*Provided text*.

LET LOVE BE SINCERE

LET LOVE BE SINCERE

Tuesday, April 15, 2014

On the Redefinition of marriage

WARNING:
This is one of them ones where I am going to have an opinion on things that hit pretty close to home for people. Read with caution, or skip.  If you decide to comment…as they say, ‘keep it classy!’

Last week Aaron and I got in a pretty gross fight. Truth be told, it's been a tough couple months. The cold and the snow have trapped me indoors, making me less than the happy spouse Aaron signed on to marry. I've been feeling like I could use a little more hand holding and nice words. He has been feeling like he could use a little more respect and honor. We've been missing each other a bit. But last week, after a pretty big fight, Aaron said it. Something I didn’t think he’d ever say.

"I don't know how much more I can take of this"

That was big, it cut deep. "What's that supposed to mean?" I yelled. We didn't speak the rest of the night. He left the next day in silence. In midmorning I called him and asked if he could come home at lunch, so we could talk. While the boys played on the floor we had a healing conversation. "You can never say things like that Aaron", I told him, and “you can never threaten to be done.” He reminded me I say things like that all the time! "It's different, you are my husband, we have three kids, being done can't even be an option!” I cried, a bit hysterical. Even though Aaron was sweet and understanding- there was a smile behind his eyes. "I wasn't talking about leaving you; I was done with you in the moment". I calmed down and remembered Aaron and I are in it for the long haul. It's going to take more than some hard times and a couple fights to break up our promise. We both fully understood on the day we were married what our covenant meant. Unlike most couples, we knew we weren't marrying each other's personality or physical characteristics.  On the day we were married, we committed to choosing the whole of each other for the good of each other with the possibility of children. Our marriage has not been redefined. Difficult? Yes. More challenging than we ever imaged? Yes. Re-definded? No.

*Task statement*.
In two sentences, summarize the post on the redefinition of marriage.

(Stored dataset items)
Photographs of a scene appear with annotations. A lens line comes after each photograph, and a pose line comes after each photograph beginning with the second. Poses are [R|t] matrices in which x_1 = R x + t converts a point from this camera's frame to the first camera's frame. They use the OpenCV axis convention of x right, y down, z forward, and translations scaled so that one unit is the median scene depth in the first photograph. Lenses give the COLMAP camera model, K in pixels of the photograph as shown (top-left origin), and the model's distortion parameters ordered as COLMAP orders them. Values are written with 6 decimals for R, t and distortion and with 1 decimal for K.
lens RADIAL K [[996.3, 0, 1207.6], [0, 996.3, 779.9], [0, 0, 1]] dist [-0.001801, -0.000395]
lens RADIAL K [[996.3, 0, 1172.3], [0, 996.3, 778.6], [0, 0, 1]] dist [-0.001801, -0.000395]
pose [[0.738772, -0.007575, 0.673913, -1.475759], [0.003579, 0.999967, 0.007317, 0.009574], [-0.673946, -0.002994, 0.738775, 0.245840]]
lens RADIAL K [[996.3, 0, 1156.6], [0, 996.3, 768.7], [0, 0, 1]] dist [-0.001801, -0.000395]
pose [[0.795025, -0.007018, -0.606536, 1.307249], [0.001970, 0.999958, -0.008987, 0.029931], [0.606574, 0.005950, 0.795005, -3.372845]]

*Your response*.
After a tough couple of months and a big fight, the writer's husband, Aaron, said he didn't know how much more he could take, which cut the writer deeply. In a talk the next day, he explained that he had only been done in the moment, and the writer concluded that their marriage, though difficult and more challenging than expected, has not been redefined, since both understood their covenant from the day they married.